[TASKS]:
a) Quote the passage of the Goldman Peak hike account between "Edward William Nelson" and "feet of elevation.", inclusive.
b) In the Goldman Peak hike account, what elevation did Nelson say the peak was near?
c) Carry on the Goldman Peak hike account from its last sentence.

[DOCUMENT TEXT]:
Edward William Nelson bestowed (in my mind) the ultimate honor to his respected colleague, naming a prominent peak after his friend and partner, Edward Alphonso Goldman. This peak lies just north and east of the Santa Gertrudis Mission and slightly north of the 28th parallel of latitude. Nelson described it as being near 5,000 feet of elevation. 

The crew, consisting of JT, Todd, Greg, and Guy headed up one of the old mission trails (one branch of the El Camino Real) toward Goldman Peak. This trail was built during the mission times and was, in spots, well worn and well engineered. We passed many species of cacti, saw numerous species of birds, and had some amazing views of the surrounding mountains, canyons, and geology. We passed two areas where the forefathers of today's local rancheros had built stacked rock walls to keep in or out their stock. 

On the return trip we somehow got separated. JT and I were in front, followed by Greg, then by Guy. JT and I arrived at the last significant geographical feature along the trail and decided to wait for the others. Greg arrived a few minutes later and we waited for Guy to arrive. After 20 minutes or so in the sweltering heat, Greg offered to stay behind and wait for Guy and suggested that JT and I head back to the mission, our vehicles, and more importantly, water!

[ITEMS]:

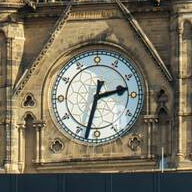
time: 2:32
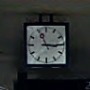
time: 11:15
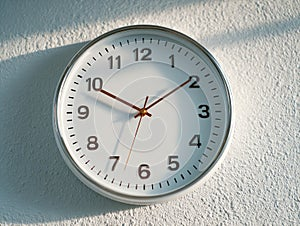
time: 1:49
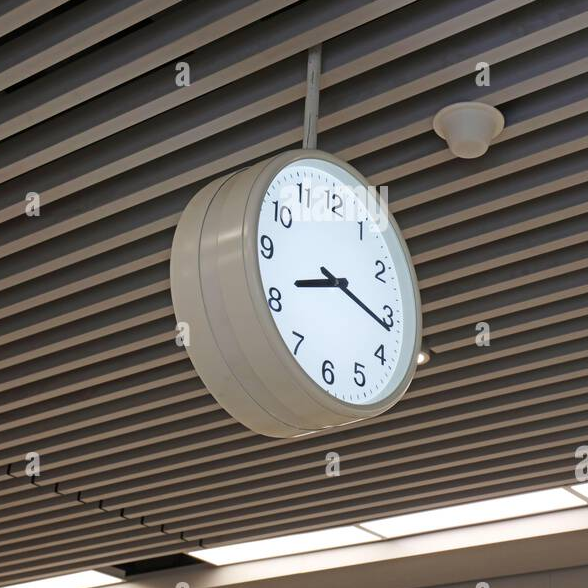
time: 8:16
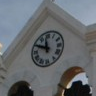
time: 11:49
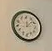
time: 12:07
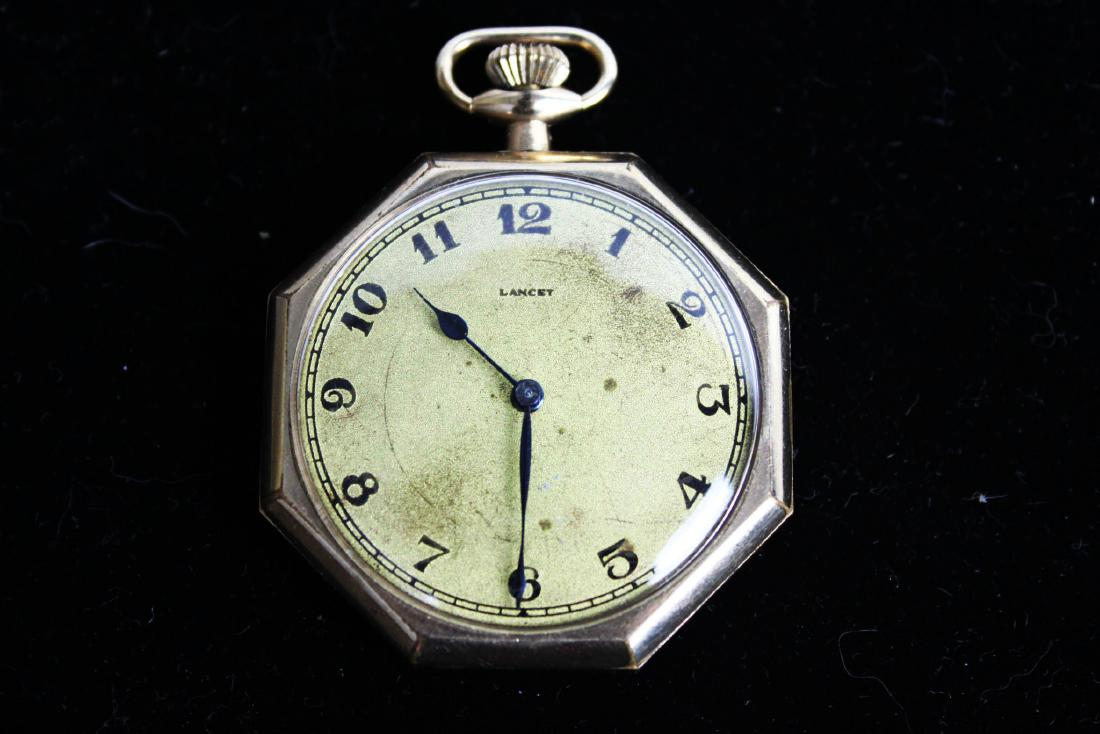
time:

[FINAL RESULTS]:
a)
Edward William Nelson bestowed (in my mind) the ultimate honor to his respected colleague, naming a prominent peak after his friend and partner, Edward Alphonso Goldman. This peak lies just north and east of the Santa Gertrudis Mission and slightly north of the 28th parallel of latitude. Nelson described it as being near 5,000 feet of elevation.

b) Near 5,000 feet.

c)
Greg stayed back for another 15 minutes and waited for Guy before he became concerned and decided to hike back up the trail and begin a series of loud yells in an attempt to get Guy's attention. Several yells later, Greg heard a reply. Too far off in the distance to understand the meaning, he continued up the trail. Rounding a corner, Greg intercepts a local caballero (cowboy), Alonzo, who was riding a mule while out checking on his cattle.

Alonzo had not seen Guy and the two began to look for any sign of our lost amigo. They tracked footprints in an arroyo that the trail crossed and started to follow the size 10 tracks until the sand gave way to gravel. A plan was devised and they decided to split up sending Greg back up to the trail and down to the mission. Alonzo was to follow the arroyo and the two would meet up at the mission. Alonzo assured Greg that all was well as he has spent his life in these mountains, could track just about anything, and had rescued many gringos from near death.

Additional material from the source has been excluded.